In the process of step S1204, the inference part 142 of the information processing apparatus 10 may correct the value of the standard power consumption with respect to the current surrounding environment of the apparatus 20A inferred in the process of step S1202 and employ the corrected value as the standard power consumption. In this case, the inference part 142 of the information processing apparatus 10 may, for example, infer the operation setting, using a value lower than the value of the inferred standard power consumption by a predetermined amount (for example, 5%) as an input. This makes it possible to infer such an operation setting as to cause the value of power consumption in the current surrounding environment of the apparatus 20A to be lower than the value of the standard power consumption in the environment by a predetermined amount.

Furthermore, the inference part 142 of the information processing apparatus 10 may, for example, correct the value of the standard power consumption based on the value of the current power consumption of the apparatus 20A and the value of the inferred standard power consumption and use the corrected value as the standard power consumption. In this case, the inference part 142 of the information processing apparatus 10 may, for example, infer the operation setting, using a value greater than the value of the inferred standard power consumption by a predetermined mount as the value of the ratio of the value of the current power consumption of the apparatus 20A to the value of the inferred standard power consumption increases.

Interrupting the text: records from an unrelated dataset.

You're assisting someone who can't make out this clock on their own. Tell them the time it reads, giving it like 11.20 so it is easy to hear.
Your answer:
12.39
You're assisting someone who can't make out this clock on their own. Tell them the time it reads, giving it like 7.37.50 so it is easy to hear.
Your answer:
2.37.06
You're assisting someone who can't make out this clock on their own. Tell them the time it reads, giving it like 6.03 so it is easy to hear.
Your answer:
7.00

In this case, for example, when the value of the current power consumption of the apparatus 20A is 1.2 times the value of the inferred standard power consumption, the inference part 142 of the information processing apparatus 10 may correct the value of the standard power consumption to 1.1 times the value that is the average of both values and use the corrected value. This makes it possible to infer such an energy-conserving operation setting as to relatively reduce a decrease in comfort for the user A of the apparatus 20A even when, for example, the user A favors a relatively non-energy-conserving operation setting because of a liking for cooling with relatively low set temperature, a liking for operation with a relatively low set airflow volume, or the like.

Next, the transmission and reception part 15 of the information processing apparatus 10 notify the user A of the apparatus 20A of information recommending the inferred operation setting (step S1205). Here, the transmission and reception part 15 of the information processing apparatus 10, for example, transmits information on the inferred operation setting to the terminal 30A, which is the pre-registered notification destination of the user A.

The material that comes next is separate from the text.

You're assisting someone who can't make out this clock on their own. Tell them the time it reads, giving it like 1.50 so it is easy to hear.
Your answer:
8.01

According to the example of FIG. 12, the transmission and reception part 15 of the information processing apparatus 10 causes standard power consumption 702 inferred with respect to the current surrounding environment of the apparatus 20A, information 703 indicating the current surrounding environment of the apparatus 20A, and current power consumption 704 of the apparatus 20A to be displayed in a notification contents display screen 701 on the terminal 30A. Furthermore, the transmission and reception part 15 of the information processing apparatus 10 causes standard power consumption 705 corrected and information 706 on the operation setting inferred in the process of step S1204, an “AI COLLECTIVE SETTING” button 707, and a “NO CHANGE” button 708 to be displayed on the terminal 30A.

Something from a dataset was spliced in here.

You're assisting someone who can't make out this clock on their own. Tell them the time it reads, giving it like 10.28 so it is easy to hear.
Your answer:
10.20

In response to the depression of the “AI COLLECTIVE SETTING” button 707, the terminal 30A may, for example, transmit a control signal (remote control command) through radio communications using a wireless LAN or the like and reflect various settings included in the inferred operation setting in the apparatus 20A.

In response to the depression of the “NO CHANGE” button 708, the terminal 30A transmits a notification indicating the user's rejection of the recommended operation setting to the information processing apparatus 10. Here, the notification may include, for example, the user ID of the user of the apparatus 20, the ID of the recommended operation setting, and information indicating the rejection.

For example, when automatic operation by AI (Artificial Intelligence) is allowed by the setting operation of the user A, the transmission and reception part 15 of the information processing apparatus 10 may perform control to change the operation setting of the apparatus 20A to the inferred operation setting. In this case, the transmission and reception part 15 of the information processing apparatus 10 may transmit a control signal to the apparatus 20A via the terminal 30A or may bypass the terminal 30A to transmit a control signal to the apparatus 20A.

<Variation of Learning and Inference of Standard Power Consumption>

The information processing apparatus 10 may predict future changes in power consumption based on time-series data on outside air temperature or the like obtained from the apparatus 20A, and if a predetermined condition is satisfied, recommend an energy-conserving operation setting to the user A in advance. This, for example, when electric power is expected to be tight on a mid-summer early afternoon or the like, makes it possible to recommend energy conservation during the morning or the like.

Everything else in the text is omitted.